Herpes simplex virus (HSV) is known for causing cold sores and genital herpes. However, this common virus can also affect less typical areas, including the back of the throat. While often associated with visible external lesions, HSV in the throat can cause significant symptoms. This article explores how such an infection is recognized and managed.

Can Herpes Affect the Throat?

Herpes can affect the back of the throat, a condition known as herpetic pharyngitis. If it extends to the esophagus, it’s called herpes esophagitis. HSV-1, commonly linked to oral herpes, is the primary cause of throat infections, though HSV-2 can also be responsible, especially through oral sex. The virus spreads through direct contact with an infected person, often via mouth-to-mouth or oral-genital contact.
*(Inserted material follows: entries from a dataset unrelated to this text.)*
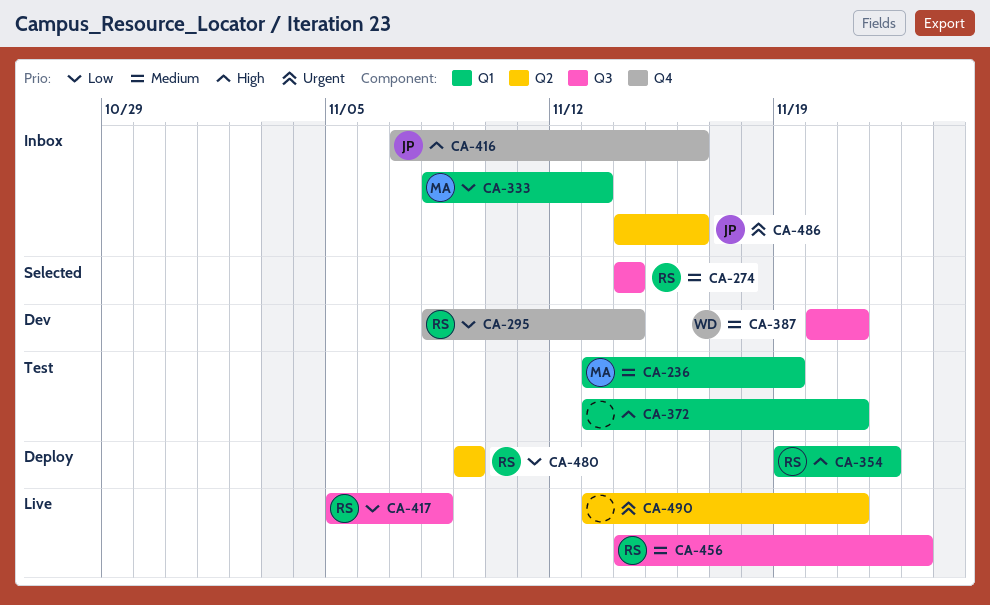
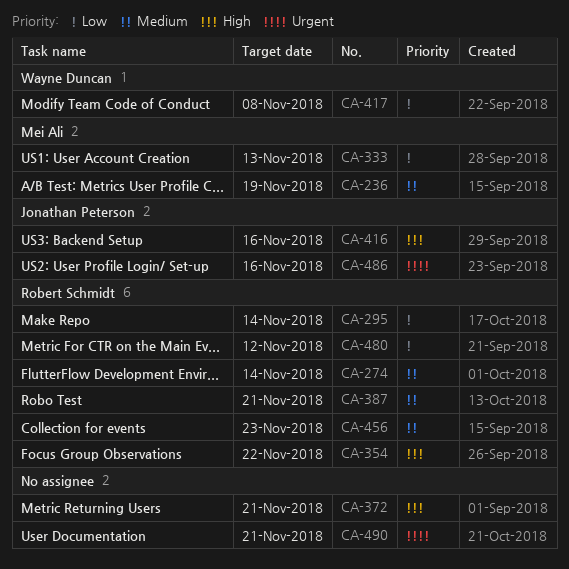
CA-387, owner: Wayne Duncan -> Robert Schmidt
CA-417, owner: Robert Schmidt -> Wayne Duncan
CA-480, due: Nov 9 -> Nov 12

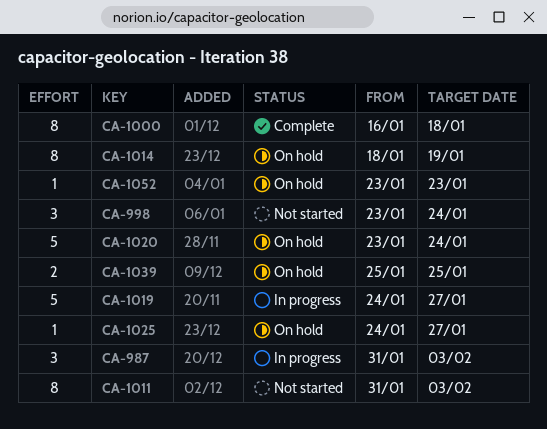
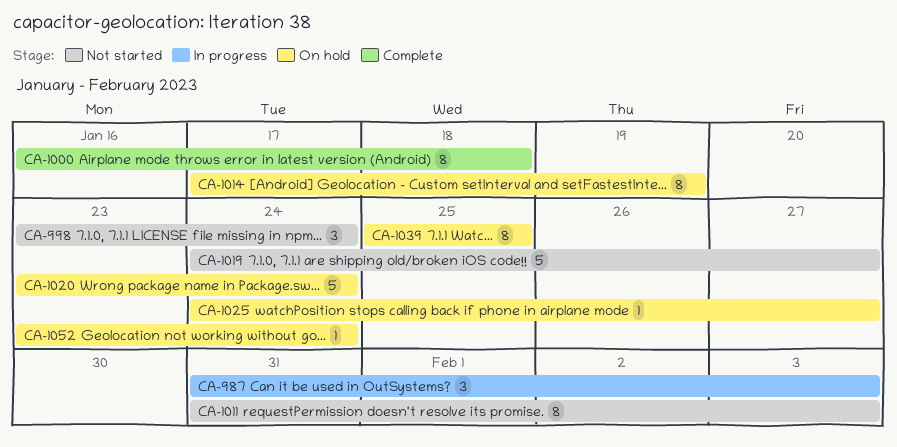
CA-1014, start: Jan 18 -> Jan 17
CA-1019, status: In progress -> Not started
CA-1039, estimate: 2 -> 8
CA-1052, due: Jan 23 -> Jan 24

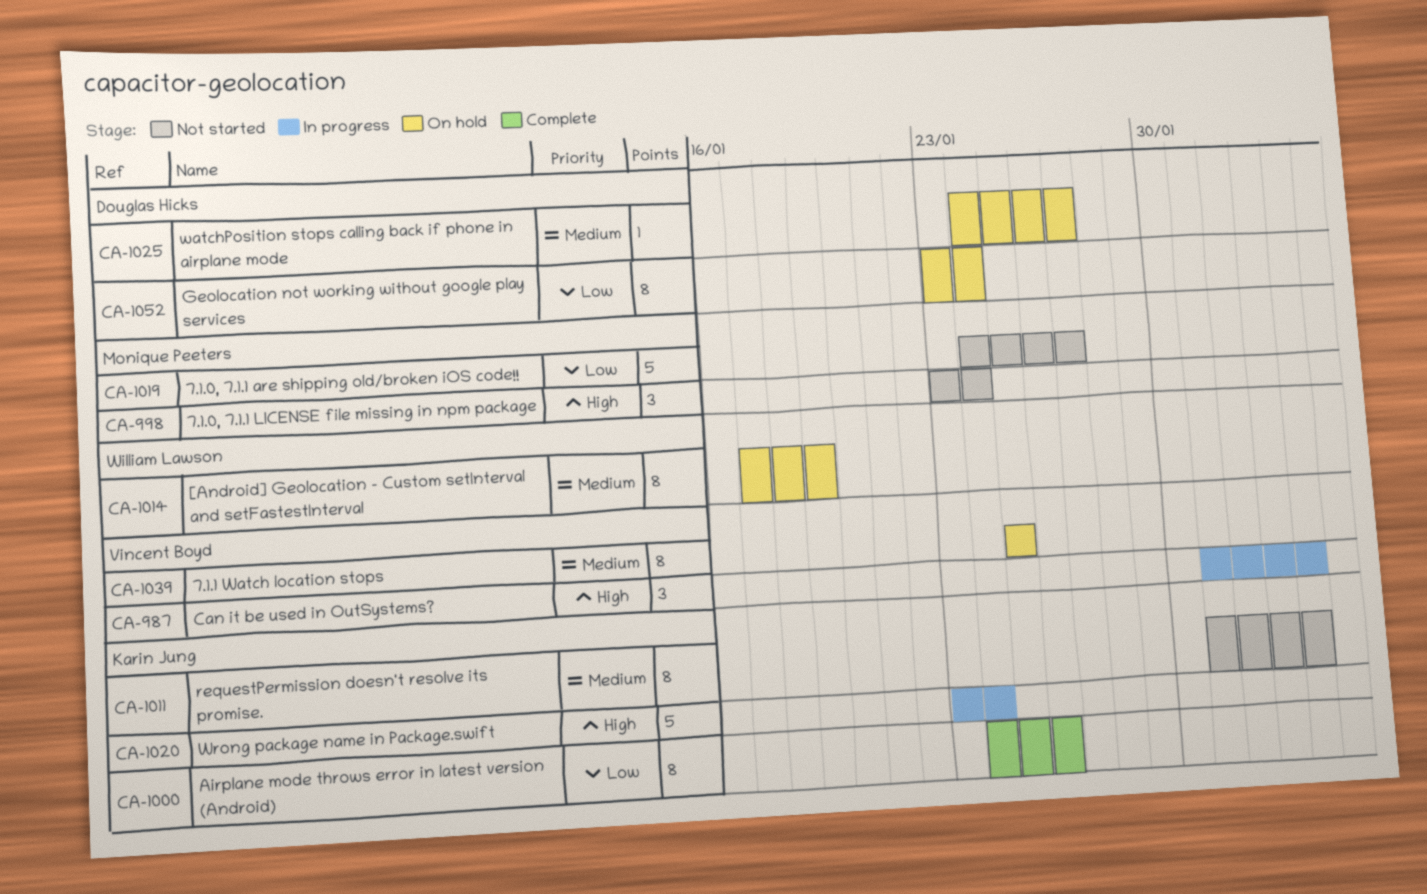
CA-1000, start: Jan 16 -> Jan 24
CA-1000, due: Jan 18 -> Jan 26
CA-1020, status: On hold -> In progress
CA-1052, estimate: 1 -> 8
Once contracted, the herpes simplex virus establishes a lifelong presence, lying dormant within nerve cells. This means the virus can reactivate later, even after an initial infection clears, leading to recurrent outbreaks. When reactivated, it travels along nerve pathways to the throat, mouth, or esophagus, causing new lesions and symptoms.

Recognizing Symptoms

When herpes affects the throat, symptoms can sometimes be mistaken for other common throat infections. A prominent symptom is a severe sore throat, often accompanied by difficulty swallowing (dysphagia). Other general symptoms include fever, headache, and body aches. Swollen lymph nodes in the neck are also common.

A distinguishing characteristic of herpes in the throat is the appearance of small, painful blisters or ulcers. These lesions can develop on the tonsils, the back of the throat, or the roof of the mouth. While strep throat typically presents with red spots and white patches on the tonsils, herpes causes distinct blisters and sores. This visual difference, along with other symptoms, helps differentiate herpetic pharyngitis from other causes of throat discomfort.

Diagnosis and Management

Diagnosing herpes in the throat involves a physical examination by a healthcare professional, who assesses medical history and examines the throat for characteristic lesions. To confirm the diagnosis, laboratory tests may be performed. These include a viral culture, which tests a sample from sores for HSV, or a polymerase chain reaction (PCR) test, which detects the virus’s genetic material. Blood tests for antibodies can also determine if a person has been exposed to HSV, though these do not indicate an active infection. For suspected herpes esophagitis, an endoscopy might be performed.

While there is no cure for herpes, treatment focuses on managing symptoms and reducing the duration and severity of outbreaks. Antiviral medications like acyclovir, valacyclovir, and famciclovir are the main approach, inhibiting the virus’s ability to replicate to help sores heal faster and lessen discomfort. For optimal effectiveness, antiviral treatment is most beneficial when started within 48 hours of symptom onset. Supportive care, such as over-the-counter pain relievers, hydration, and soft foods, can also help alleviate symptoms. To reduce transmission risk, practicing safe sex and avoiding oral contact during active outbreaks are important preventative measures.